> **PASSAGE FOR REVIEW**

☆ ☆ ☆ ☆

Figure 5. The area under the autocorrelation curve of the traces generated by the Metropolis algorithm for various δ. The minimum AUC=1.9 at δ=5.
Figure 6. The area under the autocorrelation curve of the traces generated by the Hamiltonian Monte Carlo algorithm for various εL. The minimum AUC=0.72 at εL=2. Here ESS is relative, which is the ratio of effective sample size and the sample size.

The minimum AUC of the Hamiltonian Monte Carlo is much smaller (0.72 when $\varepsilon L=2$) than that of the Metropolis algorithm (1.9 when $\delta=5$). This suggests that a fine-tuned Hamiltonian Monte Carlo sampling is more efficient than the Metropolis algorithm.

Effective Sample Size (ESS)

Intuitively, the effective sample size should be consistent with the area under the autocorrelation curve. Indeed this is the case for the Metropolis algorithm, as shown in Figure 7.

Figure 7. The strong correlation between the area under the autocorrelation curve and the effective sample size (ESS) of the traces generated by the Metropolis algorithm.

The effective sample size in the Hamiltonian Monte Carlo is larger in the sample size in many cases (see Figure 8). This is due to the negative autocorrelations on odd lags. Stan Reference Manual briefly discusses this in the Effective Sample Size section.

Figure 8. The strong correlation between the area under the autocorrelation curve and the effective sample size (ESS) of the traces generated by the Hamiltonian Monte Carlo. Here ESS is relative, which is the ratio of effective sample size and the sample size.

☆ ☆ ☆ ☆

> **Dataset excerpts**

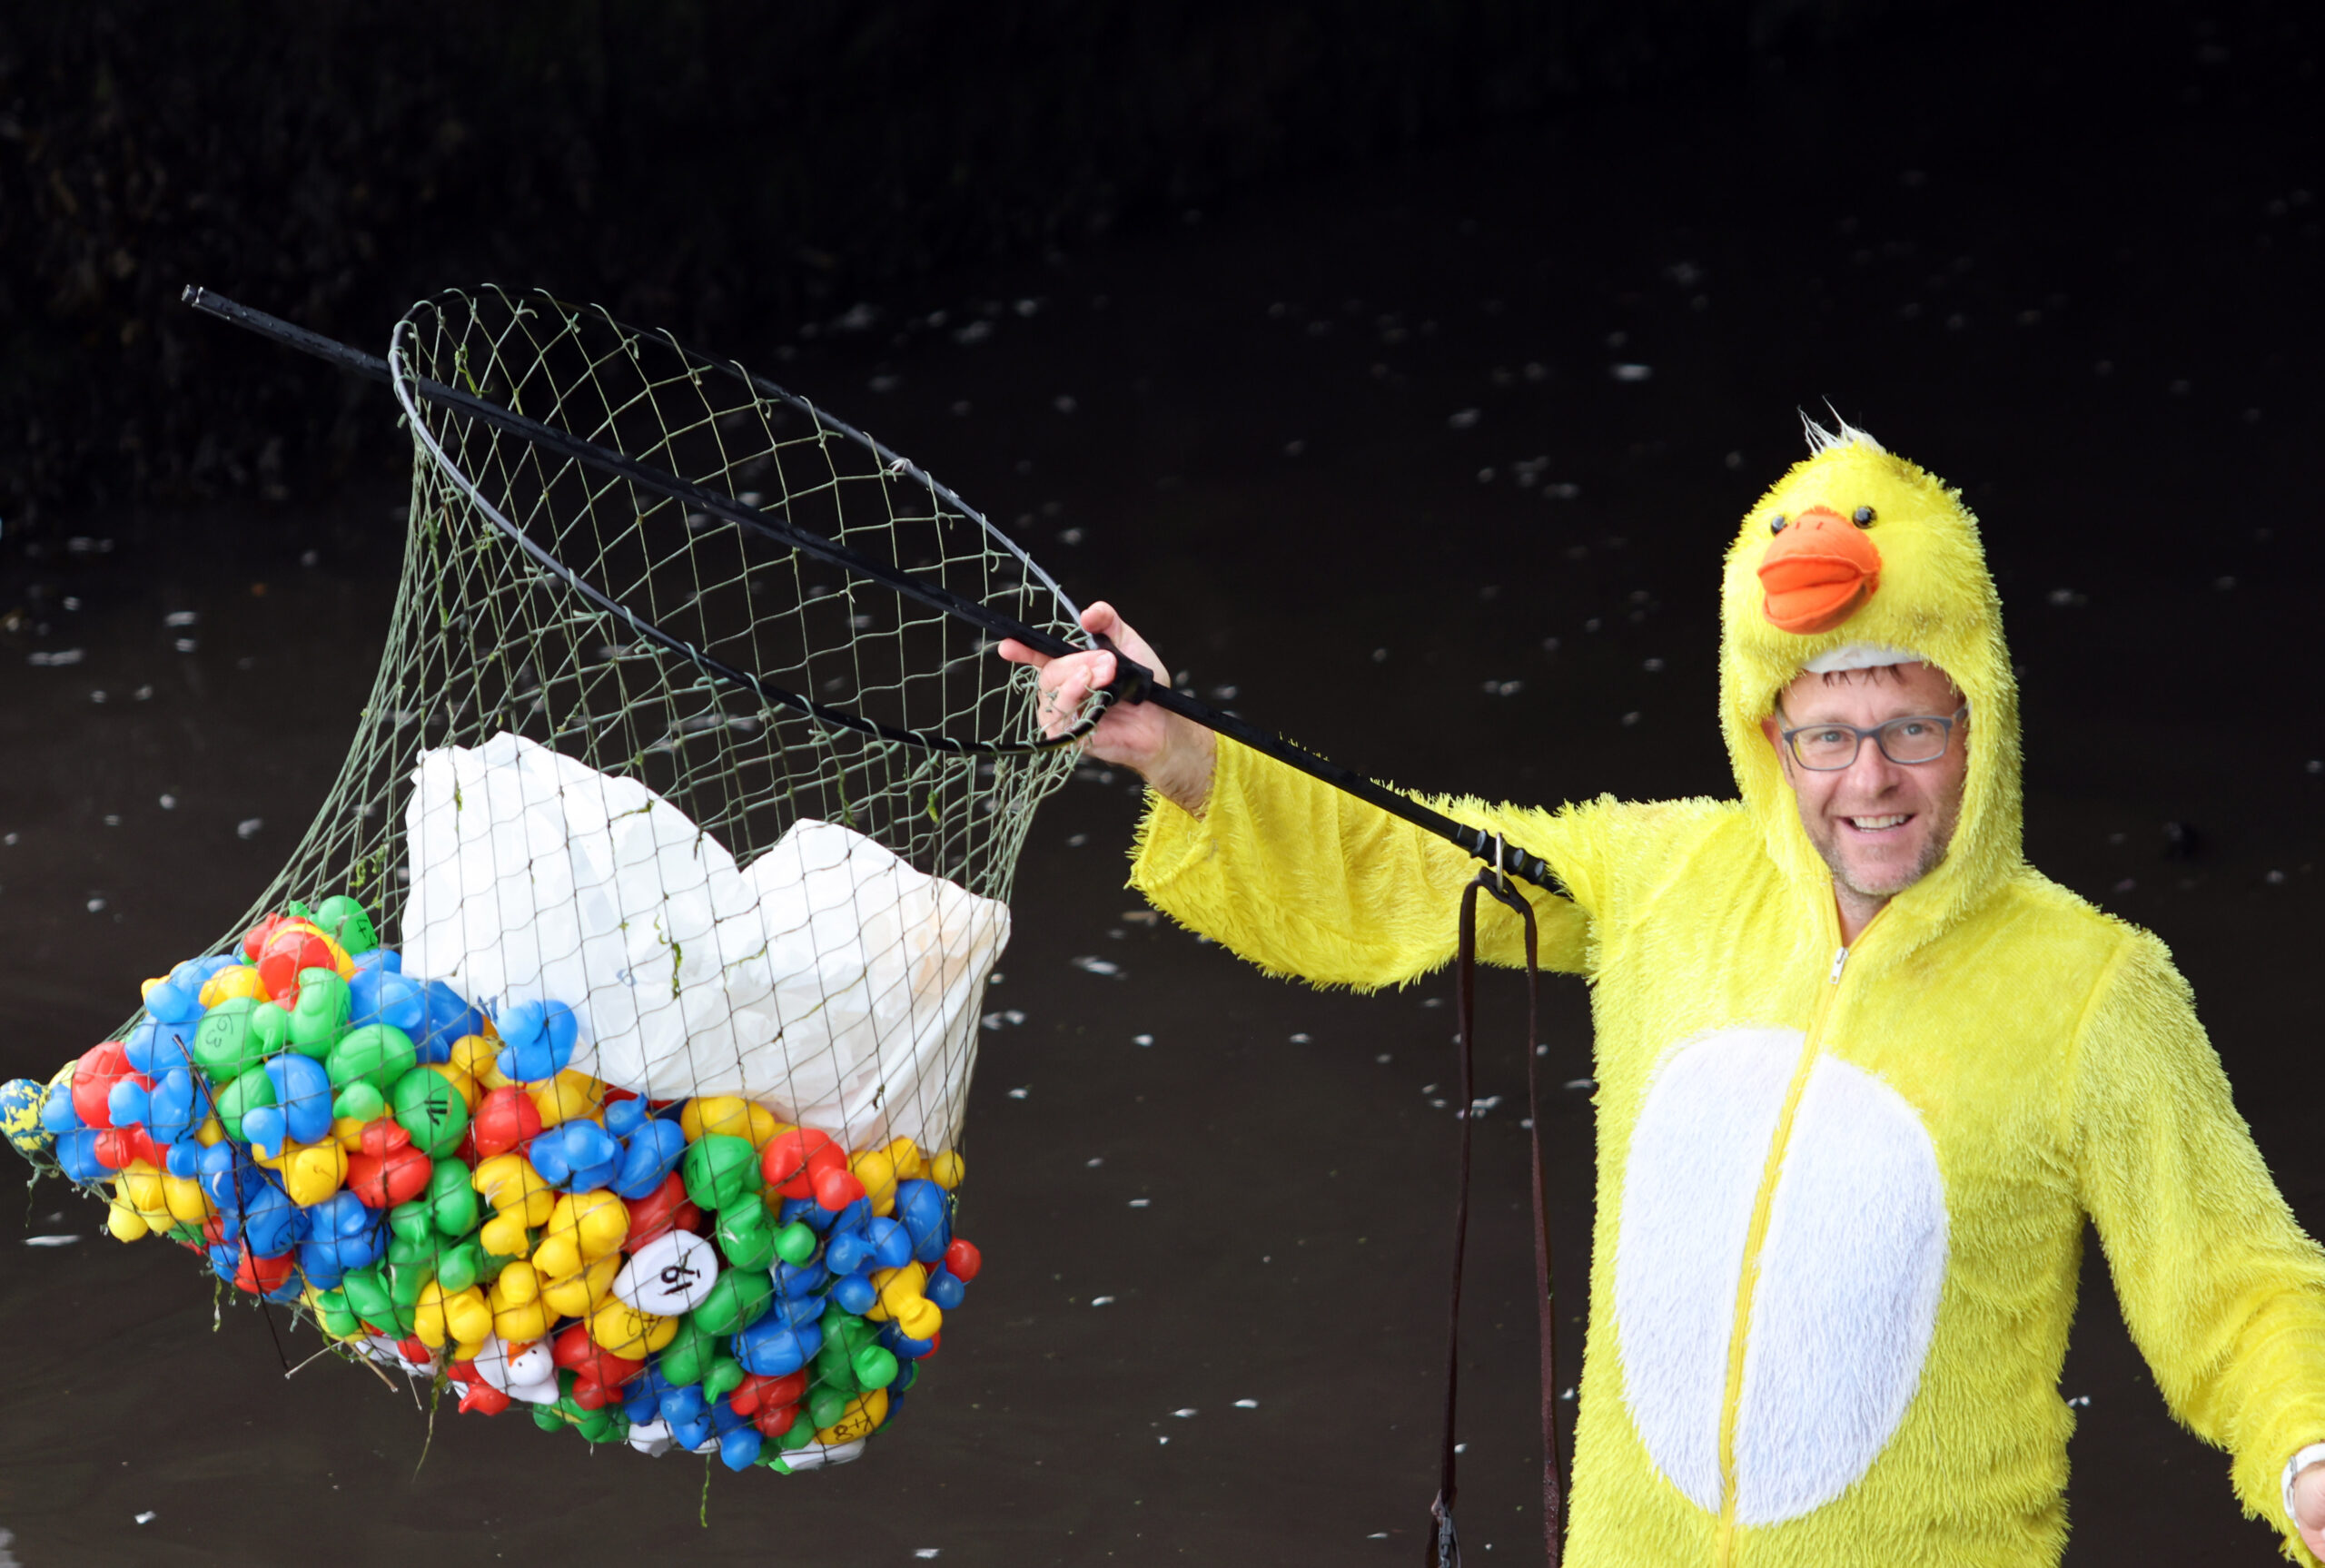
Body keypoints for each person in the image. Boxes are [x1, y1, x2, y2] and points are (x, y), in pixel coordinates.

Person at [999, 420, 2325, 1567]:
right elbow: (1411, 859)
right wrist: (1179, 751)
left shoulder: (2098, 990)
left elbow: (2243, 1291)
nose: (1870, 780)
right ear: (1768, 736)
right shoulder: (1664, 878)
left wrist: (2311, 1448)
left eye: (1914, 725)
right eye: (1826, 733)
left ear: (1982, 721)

☆ ☆ ☆ ☆

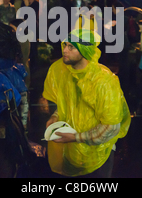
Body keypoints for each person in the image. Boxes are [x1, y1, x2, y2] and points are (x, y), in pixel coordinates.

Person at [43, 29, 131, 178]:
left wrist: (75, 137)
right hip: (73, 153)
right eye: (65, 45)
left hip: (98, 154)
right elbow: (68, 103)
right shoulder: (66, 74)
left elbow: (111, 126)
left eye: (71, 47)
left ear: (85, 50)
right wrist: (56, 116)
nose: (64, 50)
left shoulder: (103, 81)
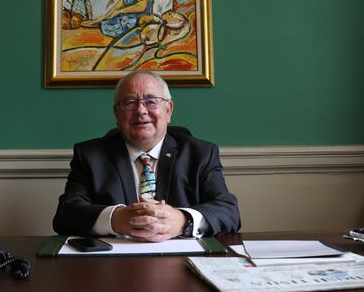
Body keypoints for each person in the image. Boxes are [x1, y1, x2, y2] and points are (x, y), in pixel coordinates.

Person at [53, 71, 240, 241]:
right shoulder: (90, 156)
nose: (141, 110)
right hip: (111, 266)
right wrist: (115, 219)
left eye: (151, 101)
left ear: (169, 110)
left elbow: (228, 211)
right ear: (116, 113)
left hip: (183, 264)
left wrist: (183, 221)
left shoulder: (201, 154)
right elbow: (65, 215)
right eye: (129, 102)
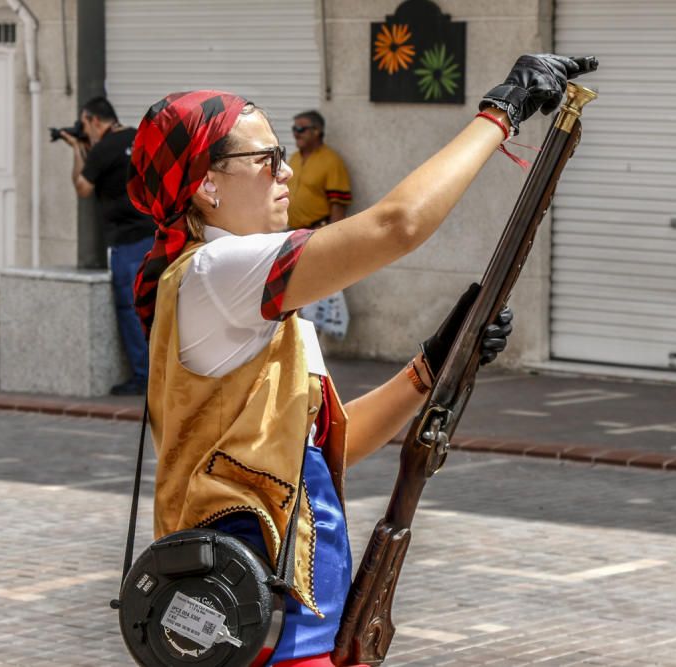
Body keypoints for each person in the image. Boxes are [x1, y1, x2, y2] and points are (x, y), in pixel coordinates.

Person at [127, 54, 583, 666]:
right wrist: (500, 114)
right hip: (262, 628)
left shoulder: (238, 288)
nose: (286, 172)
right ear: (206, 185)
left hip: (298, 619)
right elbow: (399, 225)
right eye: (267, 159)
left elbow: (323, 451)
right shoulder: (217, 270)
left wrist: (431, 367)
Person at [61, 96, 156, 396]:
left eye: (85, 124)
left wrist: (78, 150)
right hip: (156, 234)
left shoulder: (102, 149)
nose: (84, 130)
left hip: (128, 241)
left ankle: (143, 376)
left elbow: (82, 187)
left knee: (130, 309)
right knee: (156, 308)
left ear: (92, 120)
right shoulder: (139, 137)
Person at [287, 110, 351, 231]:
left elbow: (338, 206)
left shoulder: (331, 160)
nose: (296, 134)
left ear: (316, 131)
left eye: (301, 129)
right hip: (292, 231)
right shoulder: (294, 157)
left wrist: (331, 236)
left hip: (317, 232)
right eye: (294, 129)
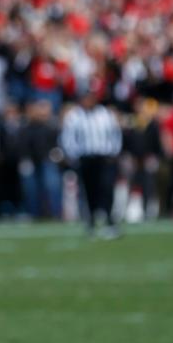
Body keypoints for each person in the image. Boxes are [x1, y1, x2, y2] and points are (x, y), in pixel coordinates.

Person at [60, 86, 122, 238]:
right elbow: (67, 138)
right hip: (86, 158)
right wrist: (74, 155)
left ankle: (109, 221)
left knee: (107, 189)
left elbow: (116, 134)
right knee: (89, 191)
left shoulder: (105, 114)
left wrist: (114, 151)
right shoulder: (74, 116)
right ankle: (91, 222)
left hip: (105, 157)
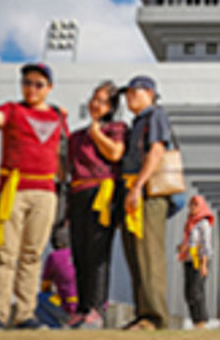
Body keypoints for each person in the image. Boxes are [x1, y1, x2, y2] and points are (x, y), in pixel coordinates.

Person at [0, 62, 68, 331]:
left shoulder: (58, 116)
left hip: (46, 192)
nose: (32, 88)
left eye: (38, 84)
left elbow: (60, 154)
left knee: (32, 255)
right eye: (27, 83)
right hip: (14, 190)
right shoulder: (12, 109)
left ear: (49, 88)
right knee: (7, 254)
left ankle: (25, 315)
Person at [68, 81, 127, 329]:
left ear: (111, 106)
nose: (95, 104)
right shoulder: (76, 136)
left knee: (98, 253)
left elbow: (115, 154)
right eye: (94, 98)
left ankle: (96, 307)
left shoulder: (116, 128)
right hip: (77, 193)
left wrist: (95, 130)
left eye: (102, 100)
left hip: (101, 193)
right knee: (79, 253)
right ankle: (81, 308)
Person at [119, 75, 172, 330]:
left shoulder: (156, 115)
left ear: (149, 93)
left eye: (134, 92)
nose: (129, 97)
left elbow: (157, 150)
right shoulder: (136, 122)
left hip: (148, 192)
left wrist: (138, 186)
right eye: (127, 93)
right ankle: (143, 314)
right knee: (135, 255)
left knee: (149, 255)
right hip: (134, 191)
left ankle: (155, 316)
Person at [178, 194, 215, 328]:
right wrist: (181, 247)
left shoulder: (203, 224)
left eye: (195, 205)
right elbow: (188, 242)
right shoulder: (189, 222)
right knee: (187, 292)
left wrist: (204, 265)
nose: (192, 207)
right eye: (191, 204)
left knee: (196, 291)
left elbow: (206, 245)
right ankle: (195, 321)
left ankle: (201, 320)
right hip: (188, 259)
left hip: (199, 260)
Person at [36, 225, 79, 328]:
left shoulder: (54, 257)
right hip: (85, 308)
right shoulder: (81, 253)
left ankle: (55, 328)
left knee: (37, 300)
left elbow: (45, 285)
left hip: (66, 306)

☆ ☆ ☆ ☆

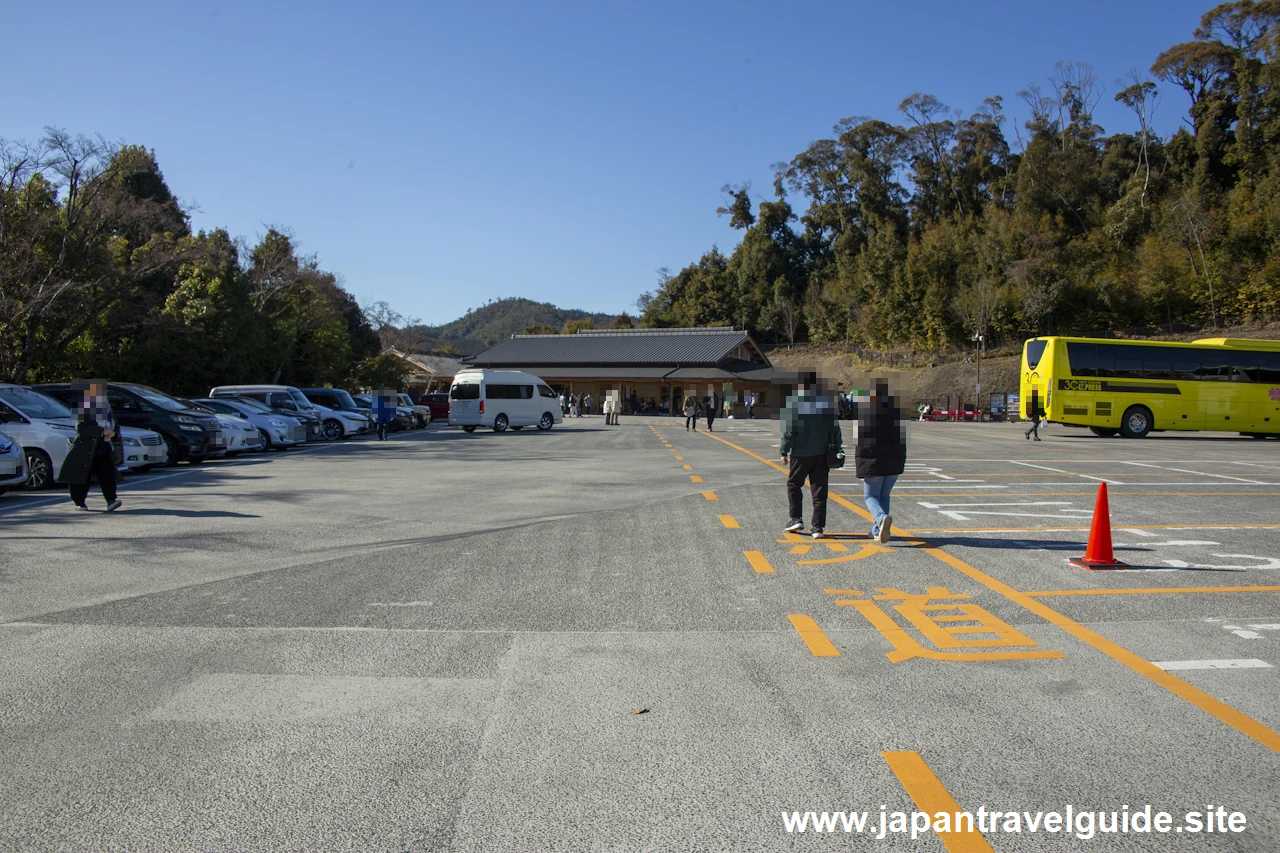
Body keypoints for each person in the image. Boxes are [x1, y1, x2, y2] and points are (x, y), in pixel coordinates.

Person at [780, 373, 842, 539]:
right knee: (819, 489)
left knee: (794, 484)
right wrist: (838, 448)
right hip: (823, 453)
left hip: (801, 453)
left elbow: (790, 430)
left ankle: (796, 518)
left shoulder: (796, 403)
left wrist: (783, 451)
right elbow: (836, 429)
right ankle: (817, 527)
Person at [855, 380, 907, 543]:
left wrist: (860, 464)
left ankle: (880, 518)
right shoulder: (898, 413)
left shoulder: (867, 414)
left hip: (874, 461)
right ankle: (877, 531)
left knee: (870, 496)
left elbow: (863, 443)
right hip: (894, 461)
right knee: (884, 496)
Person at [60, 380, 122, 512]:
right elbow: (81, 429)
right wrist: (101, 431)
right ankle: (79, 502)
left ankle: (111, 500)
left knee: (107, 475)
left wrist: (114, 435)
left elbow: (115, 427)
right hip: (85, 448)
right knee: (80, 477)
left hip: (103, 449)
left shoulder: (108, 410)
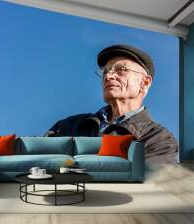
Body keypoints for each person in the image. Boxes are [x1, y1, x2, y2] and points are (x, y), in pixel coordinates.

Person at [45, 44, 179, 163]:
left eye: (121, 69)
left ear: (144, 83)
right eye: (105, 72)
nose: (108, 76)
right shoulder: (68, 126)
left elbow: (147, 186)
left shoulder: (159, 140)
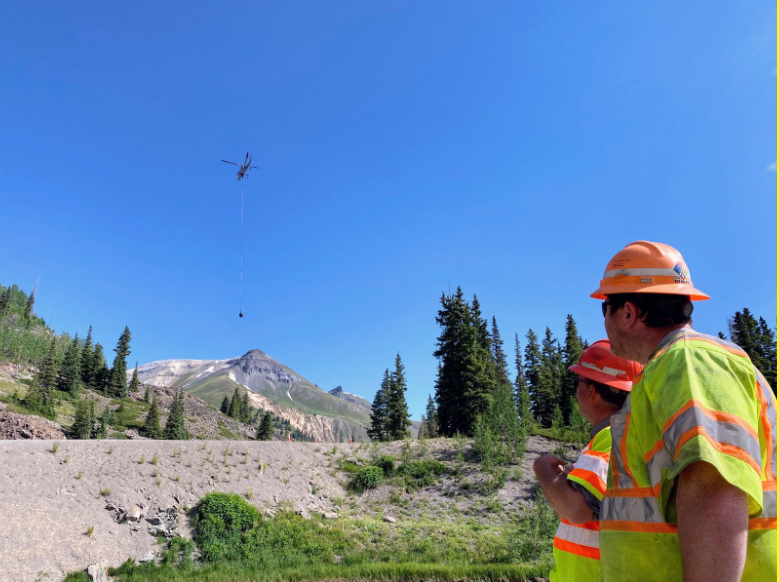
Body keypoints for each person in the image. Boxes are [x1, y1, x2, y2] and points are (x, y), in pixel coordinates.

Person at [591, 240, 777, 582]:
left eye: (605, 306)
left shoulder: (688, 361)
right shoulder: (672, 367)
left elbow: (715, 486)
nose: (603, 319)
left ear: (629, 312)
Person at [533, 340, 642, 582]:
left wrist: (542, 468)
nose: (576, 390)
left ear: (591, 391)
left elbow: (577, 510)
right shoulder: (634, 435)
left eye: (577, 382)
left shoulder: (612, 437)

☆ ☆ ☆ ☆

> **TASKS AND EXERCISES**
[A] Recast the paragraph beginning "The minimum AUC of the Hamiltonian Monte Carlo" in the sampling-efficiency passage as a short list that keeps its main facts.
[B] Supply the next part of the sampling-efficiency passage, picking up after its last figure caption.

> **ANSWERS TO THE TASKS**
[A]
- Minimum AUC for Hamiltonian Monte Carlo: 0.72, at εL = 2
- Minimum AUC for the Metropolis algorithm: 1.9, at δ = 5
- Implication: a fine-tuned Hamiltonian Monte Carlo sampling is suggested to be more efficient than the Metropolis algorithm

[B]
Conclusion and Discussion

The simulations in this note show that the setting of the Monte Carlo sampling should be optimized. For example, Figure 9 and Figure 10 show that sampling performance depends on the setting for both the Metropolis algorithm and the Hamiltonian Monte Carlo.

Figure 9. Traces generated by the Metropolis algorithm. Top: δ=0.5; Bottom: δ=5. The former is not as good as the latter: more discrepancy between the sample and the target distributions; and stronger autocorrelation.
Figure 10. Traces generated by the Hamiltonian Monte Carlo. Top: ε=0.2 and L=20; Bottom: ε=0.1 and L=20. The former is not as good as the latter: more discrepancy between the sample and the target distributions; and larger nonuniformity.

In addition, the Hamiltonian Monte Carlo is more efficient (after the sampling setting optimization) than the Metropolis algorithm in terms of sample acceptance rate and autocorrelation.

However, Hamiltonian Monte Carlo encounters challenges when the target distribution is multimodal and struggles to move between the modes. Tempered methods can be used to improve the sampling in the multimodal case. We will discuss this in a future blog.

Figure 11. An example of the Hamiltonian Monte Carlo generated samples unable to move between modes for a bimodal distribution.

References

Neal, R.M. (2011). MCMC Using Hamiltonian Dynamics. In S. Brooks, A. Gelman, G.L. Jones & X. Meng (Eds.), Handbook of Markov Chain Monte Carlo (pp.113-162). Chapman & Hall/CRC.

Effective Sample Size. Stan Reference Manual (https://mc-stan.org/docs/2_21/reference-manual/effective-sample-size-section.html)